Short problem
Extract all of the entries and set them down verbatim.

Records shown
* begin *

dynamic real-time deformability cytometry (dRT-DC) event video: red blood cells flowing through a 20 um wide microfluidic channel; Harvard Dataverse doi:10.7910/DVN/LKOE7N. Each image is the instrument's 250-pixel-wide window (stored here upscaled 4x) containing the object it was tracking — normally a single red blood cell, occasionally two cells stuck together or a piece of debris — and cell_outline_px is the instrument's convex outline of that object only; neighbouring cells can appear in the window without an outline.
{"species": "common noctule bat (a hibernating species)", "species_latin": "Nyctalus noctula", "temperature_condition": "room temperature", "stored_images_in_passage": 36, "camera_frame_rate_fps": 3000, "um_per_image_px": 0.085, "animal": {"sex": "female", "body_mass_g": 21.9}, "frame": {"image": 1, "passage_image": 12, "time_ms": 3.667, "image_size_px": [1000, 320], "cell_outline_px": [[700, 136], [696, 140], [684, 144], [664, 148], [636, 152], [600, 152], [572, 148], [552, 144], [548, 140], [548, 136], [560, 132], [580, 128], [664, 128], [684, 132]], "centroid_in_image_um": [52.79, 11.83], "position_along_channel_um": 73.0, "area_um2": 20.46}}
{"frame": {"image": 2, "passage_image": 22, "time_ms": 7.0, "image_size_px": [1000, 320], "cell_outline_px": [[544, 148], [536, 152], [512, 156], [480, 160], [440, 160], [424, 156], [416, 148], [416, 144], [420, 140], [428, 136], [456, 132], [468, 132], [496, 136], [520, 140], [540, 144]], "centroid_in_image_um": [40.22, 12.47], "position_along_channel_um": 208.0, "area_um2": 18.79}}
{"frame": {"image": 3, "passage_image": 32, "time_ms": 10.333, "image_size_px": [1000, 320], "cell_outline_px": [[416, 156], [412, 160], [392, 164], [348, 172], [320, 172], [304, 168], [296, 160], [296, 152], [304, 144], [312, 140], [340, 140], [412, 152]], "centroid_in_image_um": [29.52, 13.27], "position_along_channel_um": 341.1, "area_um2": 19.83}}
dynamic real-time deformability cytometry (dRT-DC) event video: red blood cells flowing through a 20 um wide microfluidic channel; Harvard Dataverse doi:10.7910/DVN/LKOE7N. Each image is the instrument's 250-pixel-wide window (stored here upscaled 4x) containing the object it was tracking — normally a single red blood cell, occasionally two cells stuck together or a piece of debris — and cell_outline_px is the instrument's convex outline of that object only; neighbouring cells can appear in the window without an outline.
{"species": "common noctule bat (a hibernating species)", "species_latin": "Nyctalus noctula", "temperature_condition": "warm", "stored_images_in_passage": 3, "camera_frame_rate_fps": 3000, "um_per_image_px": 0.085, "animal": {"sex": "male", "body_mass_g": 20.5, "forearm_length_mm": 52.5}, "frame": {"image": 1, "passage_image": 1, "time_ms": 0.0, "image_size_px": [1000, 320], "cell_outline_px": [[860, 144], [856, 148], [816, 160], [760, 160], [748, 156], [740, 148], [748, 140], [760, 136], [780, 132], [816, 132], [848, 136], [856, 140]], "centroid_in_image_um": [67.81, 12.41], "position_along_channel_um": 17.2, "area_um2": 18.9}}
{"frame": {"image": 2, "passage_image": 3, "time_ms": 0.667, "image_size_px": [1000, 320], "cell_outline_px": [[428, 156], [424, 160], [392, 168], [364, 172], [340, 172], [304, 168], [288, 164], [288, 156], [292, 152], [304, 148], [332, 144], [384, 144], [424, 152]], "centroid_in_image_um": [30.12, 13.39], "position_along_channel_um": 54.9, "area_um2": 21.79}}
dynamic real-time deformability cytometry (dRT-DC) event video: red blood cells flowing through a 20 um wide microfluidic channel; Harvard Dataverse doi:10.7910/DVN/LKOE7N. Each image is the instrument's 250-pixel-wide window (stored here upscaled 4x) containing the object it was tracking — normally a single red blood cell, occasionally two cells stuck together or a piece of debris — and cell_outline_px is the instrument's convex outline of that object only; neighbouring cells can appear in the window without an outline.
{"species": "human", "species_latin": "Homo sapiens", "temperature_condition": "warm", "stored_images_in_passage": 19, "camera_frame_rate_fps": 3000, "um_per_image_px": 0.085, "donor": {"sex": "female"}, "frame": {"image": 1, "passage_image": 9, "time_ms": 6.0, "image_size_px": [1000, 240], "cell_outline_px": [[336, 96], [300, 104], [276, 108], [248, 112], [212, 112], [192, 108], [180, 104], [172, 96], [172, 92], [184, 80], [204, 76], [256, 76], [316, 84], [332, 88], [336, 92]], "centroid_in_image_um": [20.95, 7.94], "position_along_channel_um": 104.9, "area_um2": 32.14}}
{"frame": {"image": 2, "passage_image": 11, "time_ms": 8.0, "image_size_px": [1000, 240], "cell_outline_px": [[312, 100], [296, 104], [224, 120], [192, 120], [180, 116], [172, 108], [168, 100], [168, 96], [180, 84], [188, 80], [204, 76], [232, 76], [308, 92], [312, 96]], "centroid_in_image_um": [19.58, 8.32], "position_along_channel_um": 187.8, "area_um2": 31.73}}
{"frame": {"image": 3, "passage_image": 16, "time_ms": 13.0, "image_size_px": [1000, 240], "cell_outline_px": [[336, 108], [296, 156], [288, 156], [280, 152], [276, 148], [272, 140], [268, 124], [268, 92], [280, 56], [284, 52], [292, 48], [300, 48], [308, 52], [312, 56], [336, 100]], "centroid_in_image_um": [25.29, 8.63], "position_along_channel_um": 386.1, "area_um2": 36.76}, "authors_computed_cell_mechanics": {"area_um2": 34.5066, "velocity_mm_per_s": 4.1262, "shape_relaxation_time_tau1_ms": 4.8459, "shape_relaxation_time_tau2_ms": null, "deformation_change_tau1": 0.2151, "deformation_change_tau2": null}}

* end *

Exercise response
dynamic real-time deformability cytometry (dRT-DC) event video: red blood cells flowing through a 20 um wide microfluidic channel; Harvard Dataverse doi:10.7910/DVN/LKOE7N. Each image is the instrument's 250-pixel-wide window (stored here upscaled 4x) containing the object it was tracking — normally a single red blood cell, occasionally two cells stuck together or a piece of debris — and cell_outline_px is the instrument's convex outline of that object only; neighbouring cells can appear in the window without an outline.
{"species": "common noctule bat (a hibernating species)", "species_latin": "Nyctalus noctula", "temperature_condition": "room temperature", "stored_images_in_passage": 36, "camera_frame_rate_fps": 3000, "um_per_image_px": 0.085, "animal": {"sex": "female", "body_mass_g": 21.9}, "frame": {"image": 1, "passage_image": 12, "time_ms": 3.667, "image_size_px": [1000, 320], "cell_outline_px": [[700, 136], [696, 140], [684, 144], [664, 148], [636, 152], [600, 152], [572, 148], [552, 144], [548, 140], [548, 136], [560, 132], [580, 128], [664, 128], [684, 132]], "centroid_in_image_um": [52.79, 11.83], "position_along_channel_um": 73.0, "area_um2": 20.46}}
{"frame": {"image": 2, "passage_image": 22, "time_ms": 7.0, "image_size_px": [1000, 320], "cell_outline_px": [[544, 148], [536, 152], [512, 156], [480, 160], [440, 160], [424, 156], [416, 148], [416, 144], [420, 140], [428, 136], [456, 132], [468, 132], [496, 136], [520, 140], [540, 144]], "centroid_in_image_um": [40.22, 12.47], "position_along_channel_um": 208.0, "area_um2": 18.79}}
{"frame": {"image": 3, "passage_image": 32, "time_ms": 10.333, "image_size_px": [1000, 320], "cell_outline_px": [[416, 156], [412, 160], [392, 164], [348, 172], [320, 172], [304, 168], [296, 160], [296, 152], [304, 144], [312, 140], [340, 140], [412, 152]], "centroid_in_image_um": [29.52, 13.27], "position_along_channel_um": 341.1, "area_um2": 19.83}}
dynamic real-time deformability cytometry (dRT-DC) event video: red blood cells flowing through a 20 um wide microfluidic channel; Harvard Dataverse doi:10.7910/DVN/LKOE7N. Each image is the instrument's 250-pixel-wide window (stored here upscaled 4x) containing the object it was tracking — normally a single red blood cell, occasionally two cells stuck together or a piece of debris — and cell_outline_px is the instrument's convex outline of that object only; neighbouring cells can appear in the window without an outline.
{"species": "common noctule bat (a hibernating species)", "species_latin": "Nyctalus noctula", "temperature_condition": "warm", "stored_images_in_passage": 3, "camera_frame_rate_fps": 3000, "um_per_image_px": 0.085, "animal": {"sex": "male", "body_mass_g": 20.5, "forearm_length_mm": 52.5}, "frame": {"image": 1, "passage_image": 1, "time_ms": 0.0, "image_size_px": [1000, 320], "cell_outline_px": [[860, 144], [856, 148], [816, 160], [760, 160], [748, 156], [740, 148], [748, 140], [760, 136], [780, 132], [816, 132], [848, 136], [856, 140]], "centroid_in_image_um": [67.81, 12.41], "position_along_channel_um": 17.2, "area_um2": 18.9}}
{"frame": {"image": 2, "passage_image": 3, "time_ms": 0.667, "image_size_px": [1000, 320], "cell_outline_px": [[428, 156], [424, 160], [392, 168], [364, 172], [340, 172], [304, 168], [288, 164], [288, 156], [292, 152], [304, 148], [332, 144], [384, 144], [424, 152]], "centroid_in_image_um": [30.12, 13.39], "position_along_channel_um": 54.9, "area_um2": 21.79}}
dynamic real-time deformability cytometry (dRT-DC) event video: red blood cells flowing through a 20 um wide microfluidic channel; Harvard Dataverse doi:10.7910/DVN/LKOE7N. Each image is the instrument's 250-pixel-wide window (stored here upscaled 4x) containing the object it was tracking — normally a single red blood cell, occasionally two cells stuck together or a piece of debris — and cell_outline_px is the instrument's convex outline of that object only; neighbouring cells can appear in the window without an outline.
{"species": "human", "species_latin": "Homo sapiens", "temperature_condition": "warm", "stored_images_in_passage": 19, "camera_frame_rate_fps": 3000, "um_per_image_px": 0.085, "donor": {"sex": "female"}, "frame": {"image": 1, "passage_image": 9, "time_ms": 6.0, "image_size_px": [1000, 240], "cell_outline_px": [[336, 96], [300, 104], [276, 108], [248, 112], [212, 112], [192, 108], [180, 104], [172, 96], [172, 92], [184, 80], [204, 76], [256, 76], [316, 84], [332, 88], [336, 92]], "centroid_in_image_um": [20.95, 7.94], "position_along_channel_um": 104.9, "area_um2": 32.14}}
{"frame": {"image": 2, "passage_image": 11, "time_ms": 8.0, "image_size_px": [1000, 240], "cell_outline_px": [[312, 100], [296, 104], [224, 120], [192, 120], [180, 116], [172, 108], [168, 100], [168, 96], [180, 84], [188, 80], [204, 76], [232, 76], [308, 92], [312, 96]], "centroid_in_image_um": [19.58, 8.32], "position_along_channel_um": 187.8, "area_um2": 31.73}}
{"frame": {"image": 3, "passage_image": 16, "time_ms": 13.0, "image_size_px": [1000, 240], "cell_outline_px": [[336, 108], [296, 156], [288, 156], [280, 152], [276, 148], [272, 140], [268, 124], [268, 92], [280, 56], [284, 52], [292, 48], [300, 48], [308, 52], [312, 56], [336, 100]], "centroid_in_image_um": [25.29, 8.63], "position_along_channel_um": 386.1, "area_um2": 36.76}, "authors_computed_cell_mechanics": {"area_um2": 34.5066, "velocity_mm_per_s": 4.1262, "shape_relaxation_time_tau1_ms": 4.8459, "shape_relaxation_time_tau2_ms": null, "deformation_change_tau1": 0.2151, "deformation_change_tau2": null}}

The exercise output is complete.